An open letter to the President of the Republic of South Sudan Gen. Salva Kiir Mayardit and First Vice President designate Dr. Riek Machar Teny from Equatorian Leaders in the Diaspora regarding the implementation of the Agreement on Resolution of Conflict in South Sudan (ARCISS)


An open letter to the President of the Republic of South Sudan Gen. Salva Kiir Mayardit and First Vice President designate Dr.  Riek Machar Teny from Equatorian Leaders in the Diaspora regarding the implementation of the Agreement on Resolution of Conflict in South Sudan (ARCISS)


  • E. Festus Mogae, Chairman of Joint Monitoring and Evaluation Commission (JMEC), Juba, South Sudan
  • The Chair of IGAD-Plus, C/o E Hailemariam Dessalegn, Prime Minister of Federal Democratic Republic of Ethiopia

12th April 2016

From:  Equatorian Leaders in the Diaspora:


  1. Federico Awi Vuni, Chair, Equatorian Community in the UK
  2. Kwaje Lasu, President, Equatorian South Sudanese Community Association, USA
  3. Joseph Modi, President, Equatorian South Sudanese Community Association, Canada
  4. Mr William Orule, Chairperson, Equatoria Community & Welfare Association, NSW, AUSTRALIA

For correspondence: Mr. Federico Awi Vuni; Email:

Your Excellencies,

  1. We would like to take this rare opportunity to welcome the imminent arrival of 1st Vice President designate Dr. Riek Machar to the capital Juba. We appeal to the President of the Republic to extend an open hand in welcoming in good faith, his compatriot Dr. Riek Machar Teny, leader of the SPLM/A (In Opposition) and all those who had taken arms back to the country. Our people have suffered enough; it is time to rebuild the ruins. Now is the time to gain the political courage, wisdom and patriotism and rise above tribal sentiments to silence the guns forever, and to revert the unprecedented social and material damage inflicted upon the people and the land by the “senseless” war that broke out in December 2013.  Unfortunately, in spite of the permanent ceasefire, government forces are on offensive in parts of the formerly peaceful regions of greater Equatoria and Western Bahar el Ghazal and parts of Upper Nile.
  2. We acknowledge the huge challenges awaiting the transitional government of national unity as it embarks in earnest with implementation of the Agreement for resolution of the Conflict in South Sudan (ARCISS) signed in August 2015, by the main parties to the conflict namely: the government of the Republic, the SPLM/A-IO and the Former Detainees. However, as we pointed out in our previous statements, we reiterate that:
    1. The Agreement was not inclusive, it was an Agreement among SPLM/A factions, and therefore ignored other legitimate national political stakeholders.
    2. That the Agreement was flawed because it did not sufficiently address the core issues which led to the outbreak of the conflict in the first place. It merely divided powers between the various factions of the SPLM/A which regrettably is a recipe for future instability.


  1. Cantonment sites in Equatoria


We are deeply dismayed by the spread of government offensive and violence into Western, Central, and Eastern Equatoria states.  It should be recalled that Equatorians of all walks of life at the time, resisted to join the uprising in the wake of the massacre of Nuers in Juba in December 2013, not because Equatorians are cowards as some communities want to portray but to primarily diffuse the rebellion and stop it from engulfing the whole nation which would have defeated the objectives of our independence in the first instance.  However, it would be politically unwise and dishonest to deny existence of resistance and rebellion across Equatoria today.   It should be noted that Gen. Alfred Lado Gore, the Deputy Chairman of  SPLM-IO, is an Equatorian and there are many sons and daughters of Equatoria who took up arms independently but later agreed to operate under the banner of SPLM/A-IO.  Without the presence of these Equatorians, in the SPLM/A-IO, the rebellion would not have been recognised by the international community and denounced as a tribal movement.  We the sons and daughters of Equatoria see the hostile government rhetoric and military aggression against the cantonment sites in Equatoria as a strategy to deny Equatorians from eventually being absorbed into the national army.  There shall be no national army in the Republic of South Sudan which will consist of only two ethnic groups to the exclusion of all the other 62 ethnic tribes.

→ **Data listing**
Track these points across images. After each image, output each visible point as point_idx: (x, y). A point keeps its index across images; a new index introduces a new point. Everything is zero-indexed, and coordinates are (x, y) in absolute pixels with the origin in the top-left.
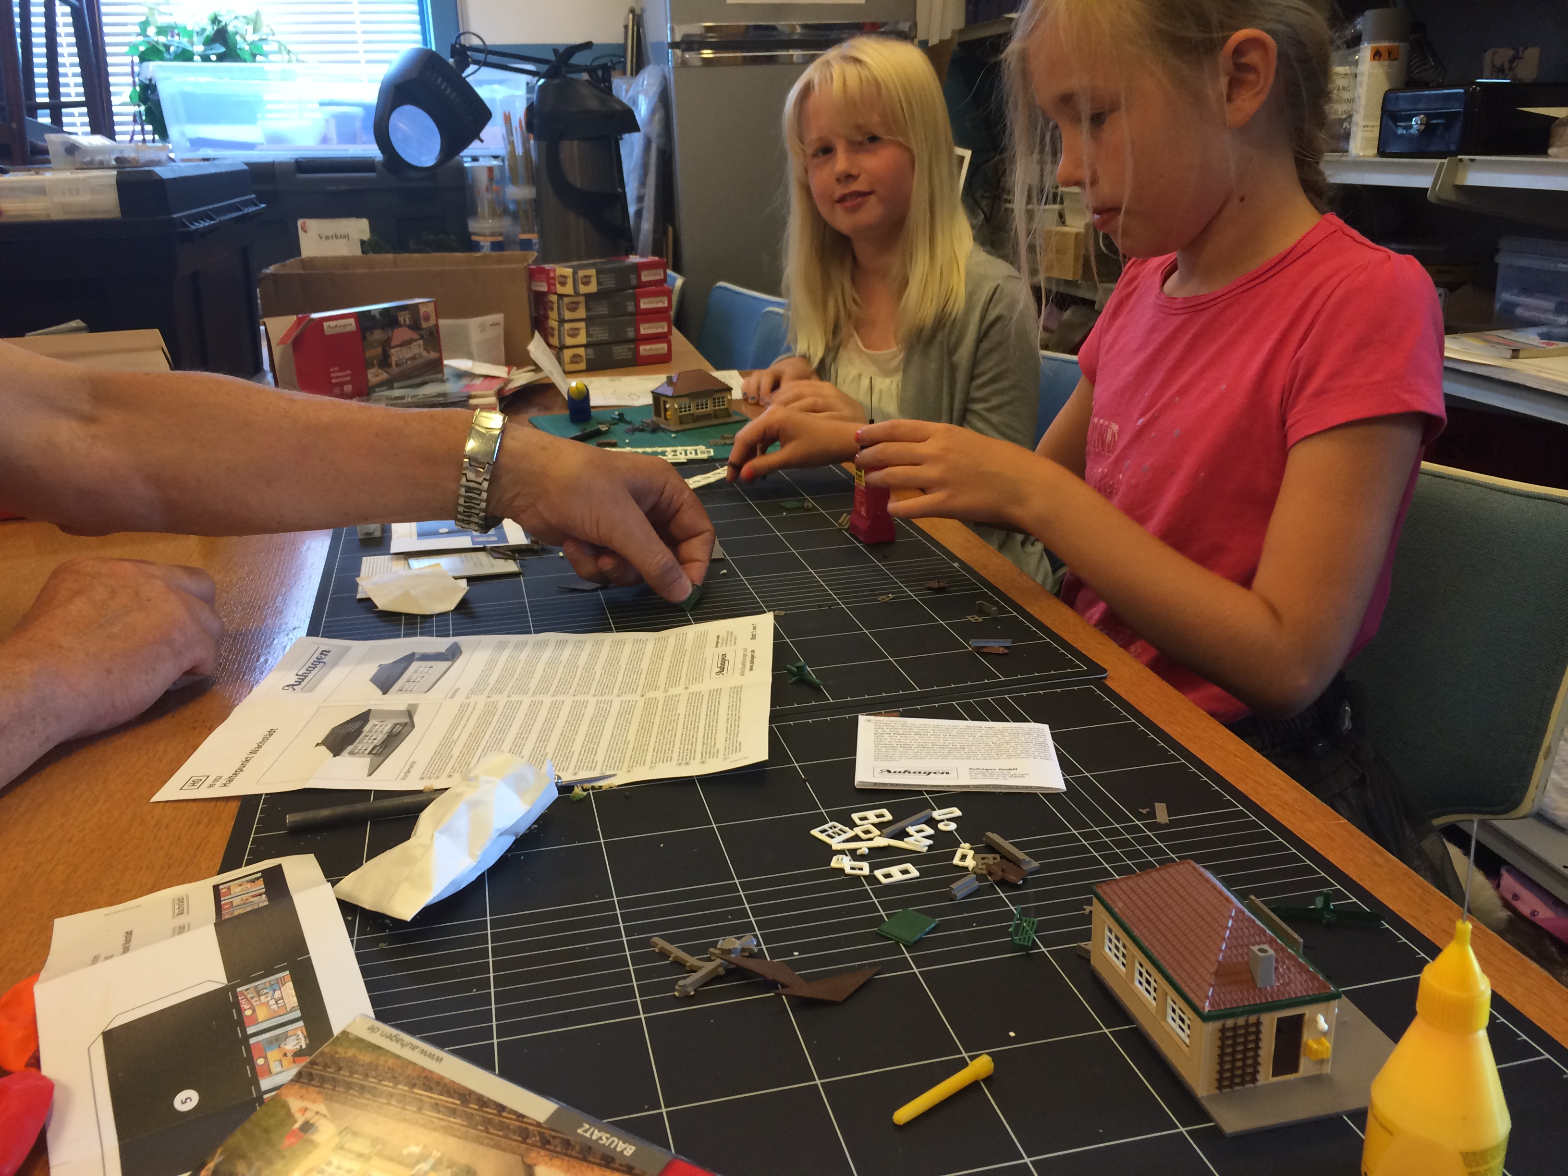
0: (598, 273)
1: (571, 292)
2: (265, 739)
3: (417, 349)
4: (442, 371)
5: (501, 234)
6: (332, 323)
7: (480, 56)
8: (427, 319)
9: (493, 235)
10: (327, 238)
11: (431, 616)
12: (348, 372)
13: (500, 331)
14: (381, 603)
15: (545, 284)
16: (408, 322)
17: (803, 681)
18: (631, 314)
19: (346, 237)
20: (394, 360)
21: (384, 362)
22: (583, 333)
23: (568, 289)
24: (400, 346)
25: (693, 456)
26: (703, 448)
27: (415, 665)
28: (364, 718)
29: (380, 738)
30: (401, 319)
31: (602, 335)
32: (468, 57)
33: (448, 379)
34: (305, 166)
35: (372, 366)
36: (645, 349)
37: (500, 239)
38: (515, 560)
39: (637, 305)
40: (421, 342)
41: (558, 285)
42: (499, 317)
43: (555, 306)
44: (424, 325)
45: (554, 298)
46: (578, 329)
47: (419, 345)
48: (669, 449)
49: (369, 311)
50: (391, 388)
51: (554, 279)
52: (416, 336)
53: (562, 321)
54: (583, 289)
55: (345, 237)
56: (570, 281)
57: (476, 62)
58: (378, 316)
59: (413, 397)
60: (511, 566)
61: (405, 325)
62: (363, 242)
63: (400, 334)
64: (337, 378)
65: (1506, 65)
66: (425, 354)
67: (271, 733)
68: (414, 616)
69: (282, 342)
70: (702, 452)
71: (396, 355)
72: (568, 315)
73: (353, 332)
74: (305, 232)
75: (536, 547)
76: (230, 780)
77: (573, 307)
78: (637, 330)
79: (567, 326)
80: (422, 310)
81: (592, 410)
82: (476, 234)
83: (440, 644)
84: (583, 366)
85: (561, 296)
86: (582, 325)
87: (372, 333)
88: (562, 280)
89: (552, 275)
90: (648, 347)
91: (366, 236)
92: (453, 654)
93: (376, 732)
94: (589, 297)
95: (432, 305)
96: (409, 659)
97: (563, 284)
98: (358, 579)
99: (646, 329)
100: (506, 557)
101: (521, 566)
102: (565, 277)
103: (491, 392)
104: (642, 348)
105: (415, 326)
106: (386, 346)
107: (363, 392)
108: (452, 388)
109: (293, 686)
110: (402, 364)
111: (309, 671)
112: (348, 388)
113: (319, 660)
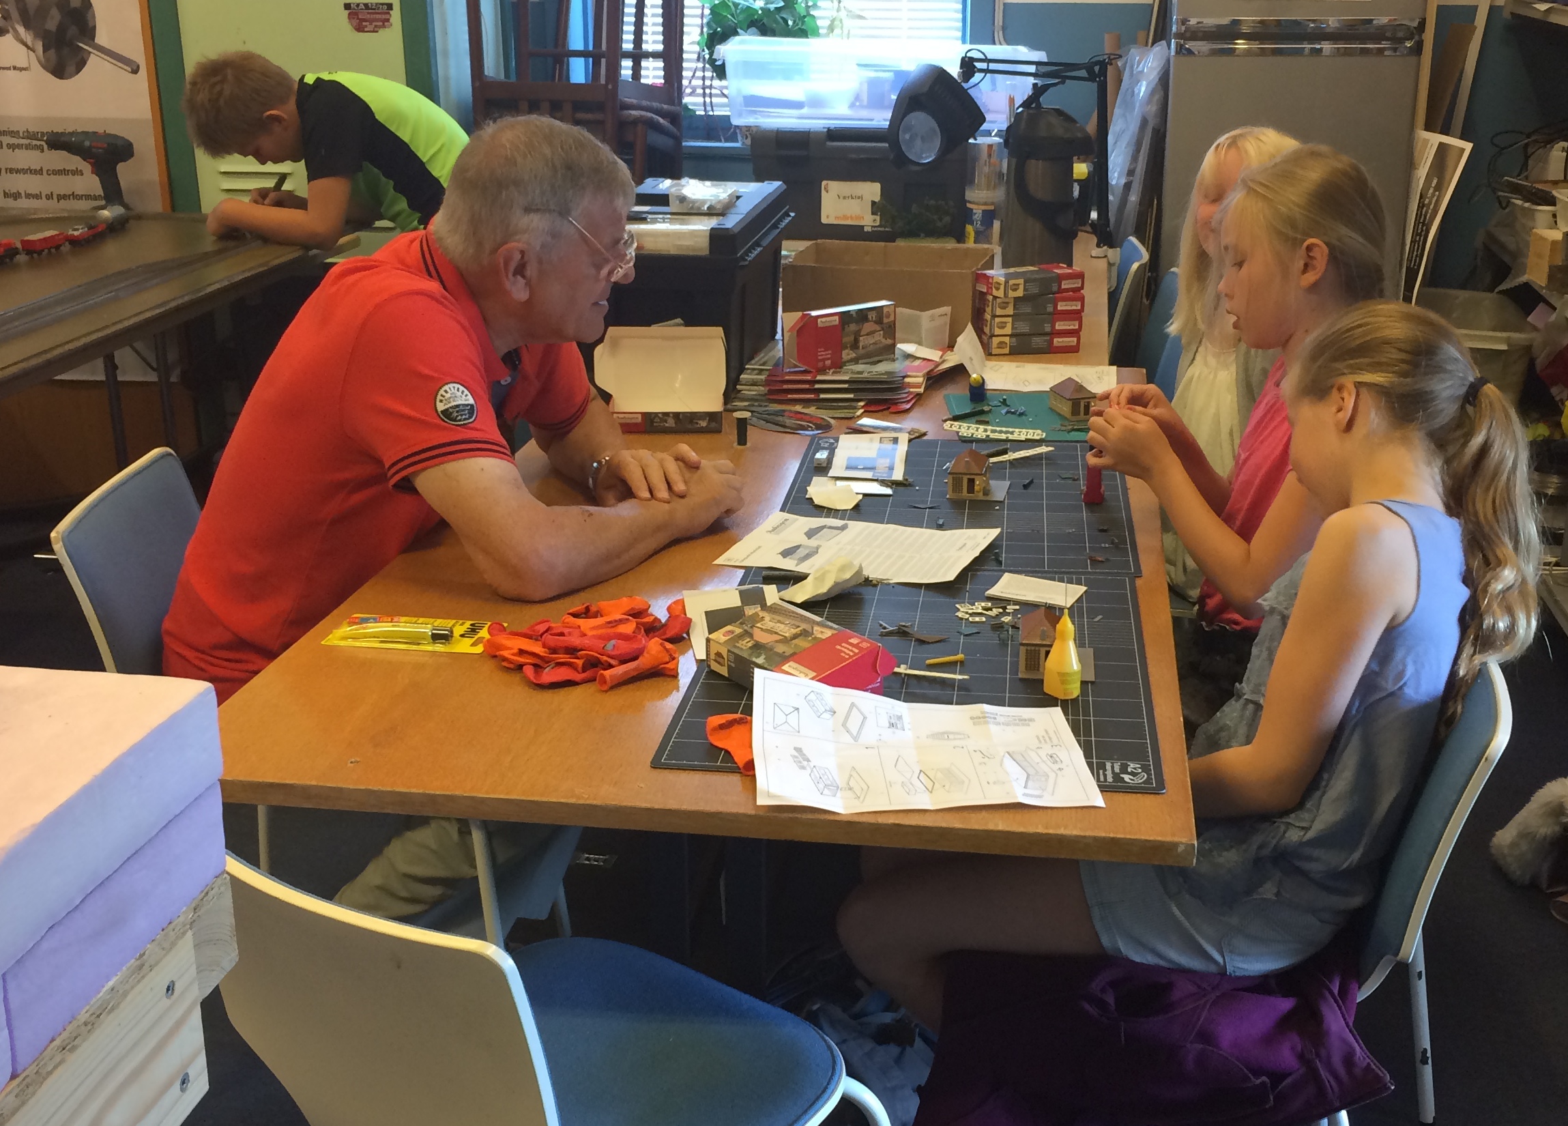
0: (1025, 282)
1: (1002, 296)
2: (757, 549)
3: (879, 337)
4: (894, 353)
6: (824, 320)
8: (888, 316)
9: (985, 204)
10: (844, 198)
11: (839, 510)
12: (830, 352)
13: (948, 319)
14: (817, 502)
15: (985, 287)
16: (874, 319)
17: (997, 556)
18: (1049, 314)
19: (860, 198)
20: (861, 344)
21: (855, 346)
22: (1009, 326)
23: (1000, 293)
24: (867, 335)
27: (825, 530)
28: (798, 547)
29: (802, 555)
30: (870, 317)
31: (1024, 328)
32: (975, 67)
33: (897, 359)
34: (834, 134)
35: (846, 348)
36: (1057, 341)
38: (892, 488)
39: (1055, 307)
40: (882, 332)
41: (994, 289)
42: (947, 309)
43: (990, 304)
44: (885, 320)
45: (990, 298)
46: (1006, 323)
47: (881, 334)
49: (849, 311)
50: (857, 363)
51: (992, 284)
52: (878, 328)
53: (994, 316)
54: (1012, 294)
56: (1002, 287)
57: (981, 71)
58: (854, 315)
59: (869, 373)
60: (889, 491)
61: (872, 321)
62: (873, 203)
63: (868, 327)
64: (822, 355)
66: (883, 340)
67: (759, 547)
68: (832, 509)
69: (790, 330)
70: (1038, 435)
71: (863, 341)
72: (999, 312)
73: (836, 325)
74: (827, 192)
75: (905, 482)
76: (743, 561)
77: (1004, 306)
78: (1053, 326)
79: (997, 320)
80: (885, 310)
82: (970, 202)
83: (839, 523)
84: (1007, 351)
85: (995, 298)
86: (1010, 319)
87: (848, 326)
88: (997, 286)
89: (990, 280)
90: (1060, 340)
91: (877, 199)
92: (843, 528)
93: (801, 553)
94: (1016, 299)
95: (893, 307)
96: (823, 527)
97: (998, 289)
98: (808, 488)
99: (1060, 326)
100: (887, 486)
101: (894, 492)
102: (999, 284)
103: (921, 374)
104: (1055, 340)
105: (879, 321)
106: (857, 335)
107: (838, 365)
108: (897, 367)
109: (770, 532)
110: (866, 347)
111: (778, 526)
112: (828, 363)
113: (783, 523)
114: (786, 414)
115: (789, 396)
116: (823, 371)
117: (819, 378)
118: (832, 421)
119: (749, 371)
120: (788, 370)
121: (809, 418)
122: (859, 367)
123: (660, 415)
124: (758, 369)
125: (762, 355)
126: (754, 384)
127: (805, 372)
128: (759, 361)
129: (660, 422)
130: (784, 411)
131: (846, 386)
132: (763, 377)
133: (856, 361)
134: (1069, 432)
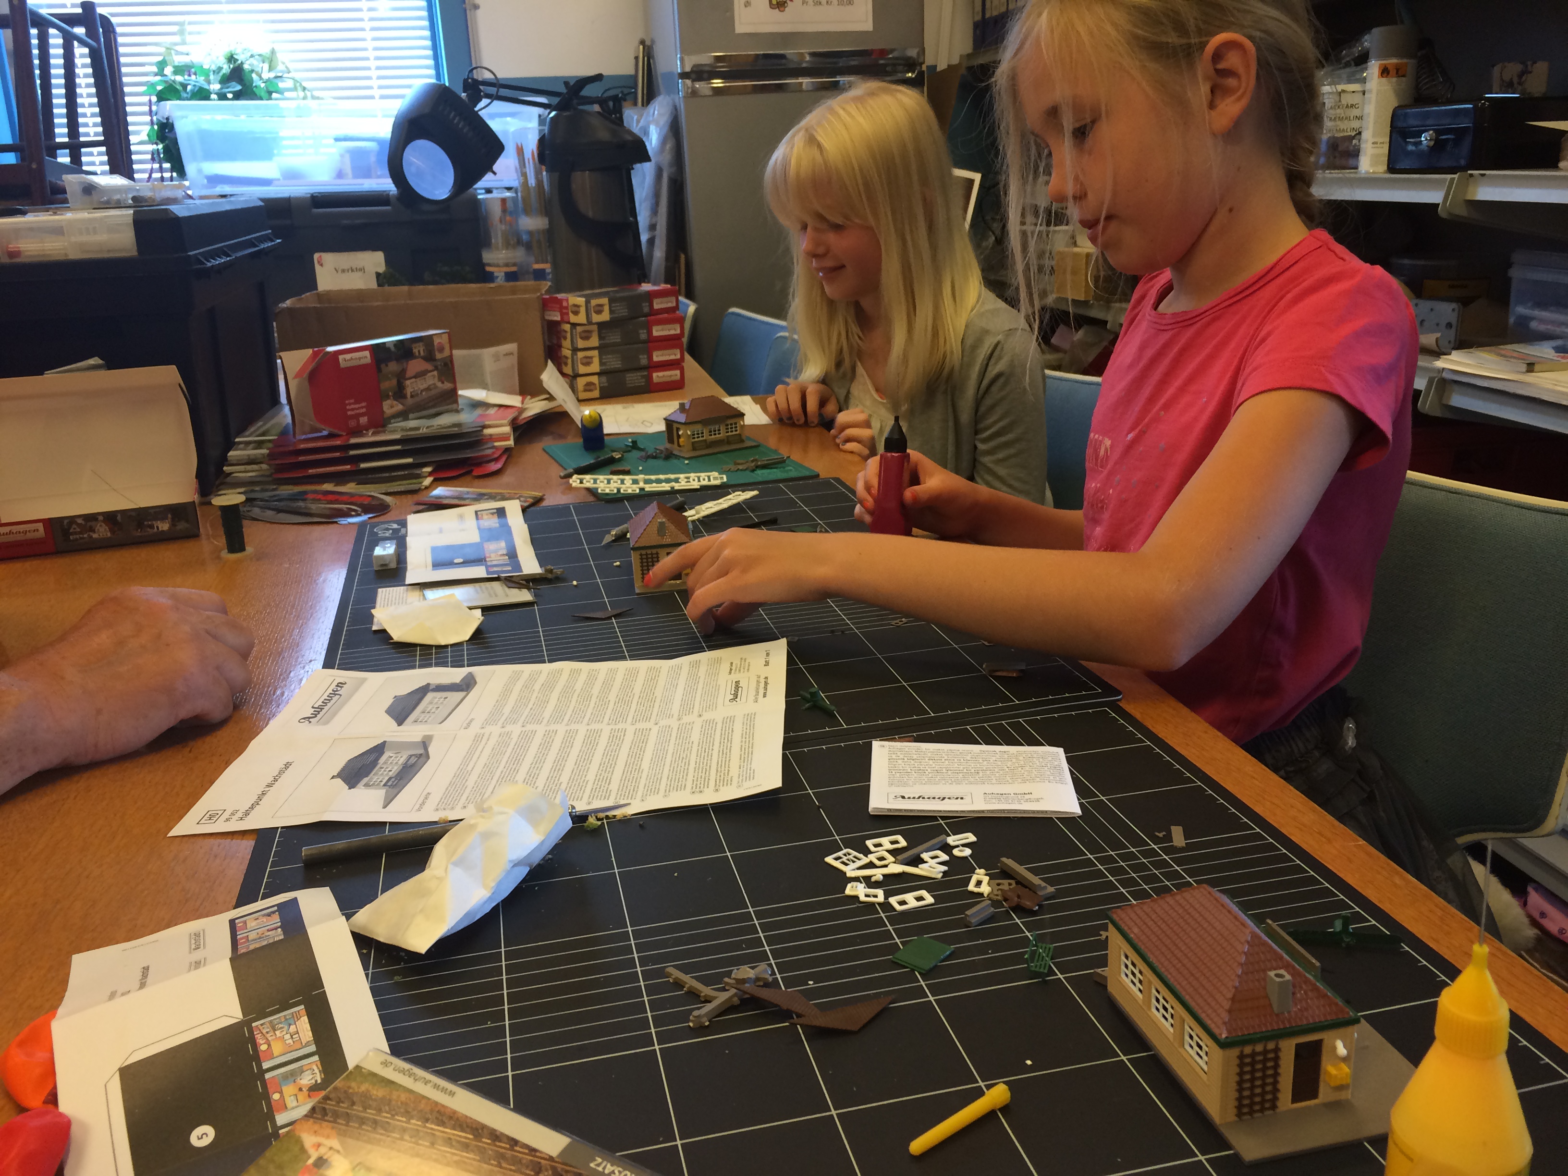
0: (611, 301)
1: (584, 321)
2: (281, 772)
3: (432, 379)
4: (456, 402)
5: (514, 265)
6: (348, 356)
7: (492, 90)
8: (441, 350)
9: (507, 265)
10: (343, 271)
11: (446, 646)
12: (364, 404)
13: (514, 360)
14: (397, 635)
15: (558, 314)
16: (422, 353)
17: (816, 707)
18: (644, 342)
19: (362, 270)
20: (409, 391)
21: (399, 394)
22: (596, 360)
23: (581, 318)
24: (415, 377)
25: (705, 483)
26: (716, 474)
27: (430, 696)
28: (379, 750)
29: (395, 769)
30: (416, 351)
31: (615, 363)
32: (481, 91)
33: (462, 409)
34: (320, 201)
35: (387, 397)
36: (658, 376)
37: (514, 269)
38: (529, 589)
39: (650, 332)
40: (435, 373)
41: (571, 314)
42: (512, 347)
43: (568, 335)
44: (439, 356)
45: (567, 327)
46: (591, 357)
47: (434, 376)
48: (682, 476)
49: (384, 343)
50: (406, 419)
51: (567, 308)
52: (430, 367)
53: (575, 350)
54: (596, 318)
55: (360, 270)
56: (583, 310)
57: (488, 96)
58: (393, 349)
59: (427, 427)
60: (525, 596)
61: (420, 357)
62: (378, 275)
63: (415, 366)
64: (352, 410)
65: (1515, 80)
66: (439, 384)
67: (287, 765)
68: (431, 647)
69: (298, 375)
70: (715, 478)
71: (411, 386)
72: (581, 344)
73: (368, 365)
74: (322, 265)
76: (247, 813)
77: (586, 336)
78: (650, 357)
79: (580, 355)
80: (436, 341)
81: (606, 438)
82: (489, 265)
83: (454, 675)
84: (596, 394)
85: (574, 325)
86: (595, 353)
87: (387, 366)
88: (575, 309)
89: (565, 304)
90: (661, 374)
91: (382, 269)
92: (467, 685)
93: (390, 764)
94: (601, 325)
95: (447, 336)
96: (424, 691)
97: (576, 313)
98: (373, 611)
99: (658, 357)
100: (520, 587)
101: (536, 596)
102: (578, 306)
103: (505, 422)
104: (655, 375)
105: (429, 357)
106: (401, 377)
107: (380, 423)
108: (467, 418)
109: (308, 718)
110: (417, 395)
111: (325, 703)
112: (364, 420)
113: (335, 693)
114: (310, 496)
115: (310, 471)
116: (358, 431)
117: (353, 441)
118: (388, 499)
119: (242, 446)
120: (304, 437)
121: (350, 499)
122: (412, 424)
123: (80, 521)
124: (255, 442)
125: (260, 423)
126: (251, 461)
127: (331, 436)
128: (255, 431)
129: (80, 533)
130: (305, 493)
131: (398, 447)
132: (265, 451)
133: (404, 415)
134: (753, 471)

---

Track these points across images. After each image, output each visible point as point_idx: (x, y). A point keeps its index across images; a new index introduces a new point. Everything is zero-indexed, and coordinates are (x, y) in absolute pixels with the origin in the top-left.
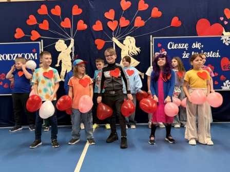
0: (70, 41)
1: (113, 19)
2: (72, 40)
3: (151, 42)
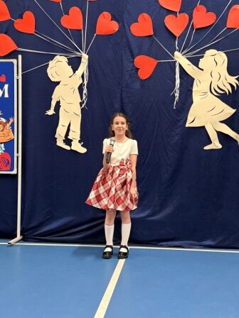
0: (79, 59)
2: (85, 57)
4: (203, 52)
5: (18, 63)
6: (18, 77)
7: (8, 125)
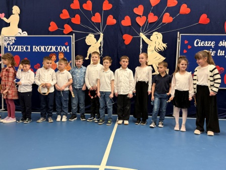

→ **Task prompt**
Please copy the open letter starting at "2. We acknowledge" and ending after "for future instability.", swapping "factions" for "wings". Rely only on the open letter, not on the material.

→ **Output of the exercise**
2. We acknowledge the huge challenges awaiting the transitional government of national unity as it embarks in earnest with implementation of the Agreement for resolution of the Conflict in South Sudan (ARCISS) signed in August 2015, by the main parties to the conflict namely: the government of the Republic, the SPLM/A-IO and the Former Detainees. However, as we pointed out in our previous statements, we reiterate that:
    1. The Agreement was not inclusive, it was an Agreement among SPLM/A wings, and therefore ignored other legitimate national political stakeholders.
    2. That the Agreement was flawed because it did not sufficiently address the core issues which led to the outbreak of the conflict in the first place. It merely divided powers between the various wings of the SPLM/A which regrettably is a recipe for future instability.